Question

the pauling electronegativity of flourine and chlorine are

Answer 1

HELLO FRIEND HERE IS YOUR ANSWER,,,,,,,,,,

To calculate the required electronegativity of Hydrogen and fluorine are to be found by certain assumptions which can be represented as $X_H$ for Hydrogen and $X_F$ for fluorine respectively.

Now by implying and putting out the Principles of Pauling's formula. Basically it was developed and the relationship between day two of those atoms "A and B" are cordially bonded in together to give the following relationship, it was given by $\bf{Linus \: Pauling}$ who was a American Scientist to find out the difference between electronegativity between two atoms.

$\boxed{\bf{X_A - X_B = 0.1017 \sqrt{\triangle}}}$

Here this $\triangle$ has a separate formula accordingly...

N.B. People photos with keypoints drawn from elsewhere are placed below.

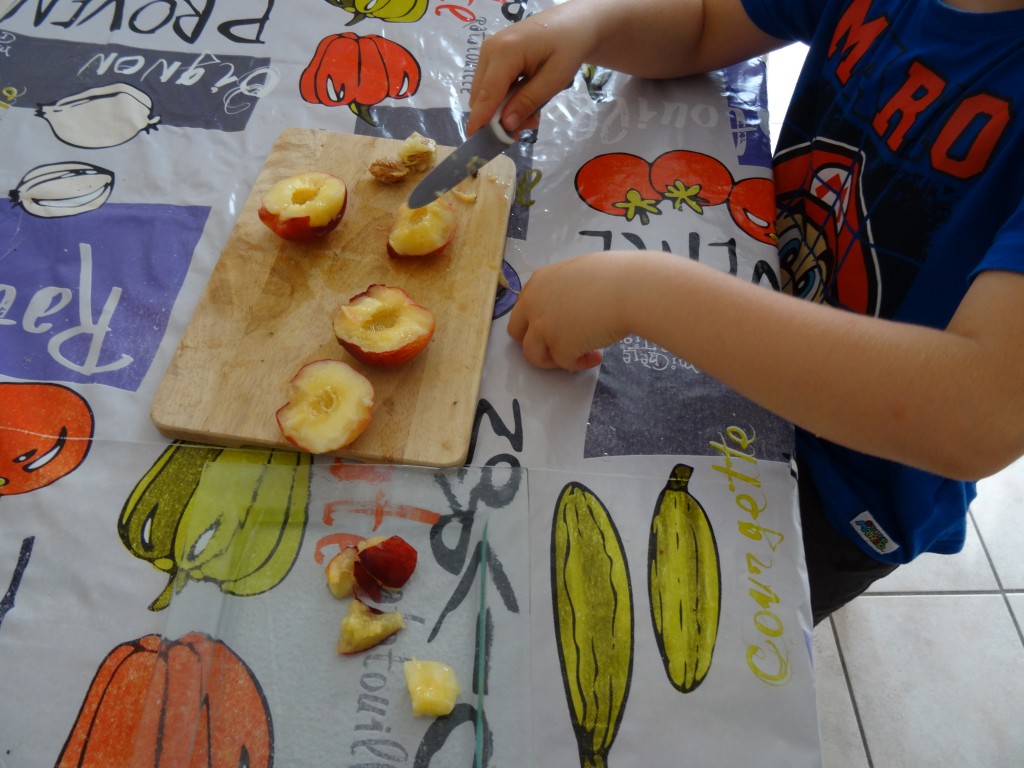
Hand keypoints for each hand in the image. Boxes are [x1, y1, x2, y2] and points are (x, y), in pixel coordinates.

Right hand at [467, 3, 596, 136]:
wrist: (571, 23)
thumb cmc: (568, 47)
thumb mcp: (554, 79)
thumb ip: (529, 101)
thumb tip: (506, 124)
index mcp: (504, 52)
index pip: (487, 94)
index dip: (480, 120)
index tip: (474, 141)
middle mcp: (489, 50)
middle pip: (481, 95)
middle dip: (499, 117)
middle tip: (529, 125)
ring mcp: (488, 51)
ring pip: (484, 92)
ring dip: (503, 109)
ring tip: (532, 113)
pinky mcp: (492, 55)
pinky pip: (490, 84)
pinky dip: (504, 98)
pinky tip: (524, 99)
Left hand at [507, 252, 633, 370]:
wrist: (631, 289)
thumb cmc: (616, 276)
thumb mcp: (578, 275)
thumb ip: (563, 292)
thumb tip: (567, 312)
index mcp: (537, 283)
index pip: (522, 309)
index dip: (538, 321)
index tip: (559, 326)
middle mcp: (533, 304)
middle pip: (517, 333)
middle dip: (537, 342)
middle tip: (560, 345)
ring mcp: (544, 327)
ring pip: (533, 355)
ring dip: (554, 359)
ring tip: (579, 353)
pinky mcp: (560, 347)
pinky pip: (564, 363)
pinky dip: (579, 363)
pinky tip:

$\boxed{\bf{\triangle = E_{A - B} - \sqrt{E_{A - A} \times E_{B - B}}}}$

Now, all the variables up there, like , $\bf{E_{A - B} \: E_{A - A} \: E_{B - B}}$ are denoting different bind association enthalpies which are expressed by the unit of $\bf{kcal \: mol^{- 1}}$, which basically changes the difference in their respective electronegativities to form a different valued equation altogether of two typical bonded atoms given by this relationship.

$\boxed{\bf{X_A - X_B = 0.208 \sqrt{\triangle}}}$

Whereas when it's representation is done in $\bf{kJ \: mol^{- 1}}$ with the bonds "A and B" or "A--B", "A and A" or "A--A", "B and B" or "B--B" for them respectively. Here, $X_A$ and $X_B$ are denoting their electronegativities of those two elements "A" and "B". If I'd arbitrarily attach a specific numeral value to fluorine as "4.0" which as the highest and most strongest ability to attract stable electrons, all other electronegativities of other elements Lower than that can be calculated.

Here by using that formula of Pauling we've to see the original values of some variables...

$\bf{BE_{H - H} = 104.2 \: kcal \: mol^{- 1}}$

$\bf{BE_{F - F} = 36.6 \: kcal \: mol^{- 1}}$

and,

$\bf{BE_{H - F} = 134.6 \: kcal \: mol^{- 1}}$

These are all bond energies of these elements and atoms of "Hydrogen" and "Fluorine".

Now, using Pauling's formula :

$\bf{| X_H - X_F | = 0.102 \sqrt{\triangle}}$ ; we used this formula because of that unit in $\bf{kJ \: mol^{- 1}}$

Calculate $\triangle$.

$\bf{\triangle = BE (H - F) - \sqrt{BE (H - H) \times BE (F - F)}}$

Substitute the following bond energy values into this equation.

$\bf{= 134.6 - \sqrt{104.2 \times 36.6} \: kcal \: mol^{- 1}}$

$\bf{= 134.6 - \sqrt{3813.72} \: kcal \: mol^{- 1}}$

$\bf{= 134.6 - 61.8 \: kcal \: mol^{- 1}}$

$\bf{= 72.8 \: kcal \: mol^{- 1}}$

Converting $\bf{kcal \: mol^{- 1}}$ to $\bf{kJ \: mol^{- 1}}$.

$\bf{\therefore \: \: = 72.8 \times 4.184 \: kJ \: mol^{- 1}}$

$\bf{= 304.6 \: kJ \: mol^{- 1}}$

Now substitute this to the original equation :

$\bf{\therefore \: \: | X_H - X_F | = 0.012 \sqrt{304.6}}$

$\bf{| X_H - X _F = 0.012 \times 17.4527934727}$

$\bf{\therefore \: \: | X_H - X_F | = 0.102 \sqrt{304.6}}$

$\bf{\therefore \: \: | X_H - X_F | = 1.74}$

Since the Electronegativity of Hydrogen on Pauling's scale is "2.1" or $\bf{X_H = 2.1}$

$\therefore$ As, the value of Electronegativity of Fluorine is higher than that if Hydrogen;

$\bf{X_F = 1.74 + X_H}$

$\bf{\therefore \: \: X_F = 1.74 + 2.1}$

$\boxed{\bf{\therefore \: \: X_F = 3.84 \: or \: 3.8}}$

Likewise, the Electronegativity for Chlorine is $\bf{2.5}$

HOPE THIS HELPS YOU AND SOLVES YOUR DOUBTS FOR CALCULATING ELECTRONEGATIVITY BY USING PAULING'S SCALE!!!!!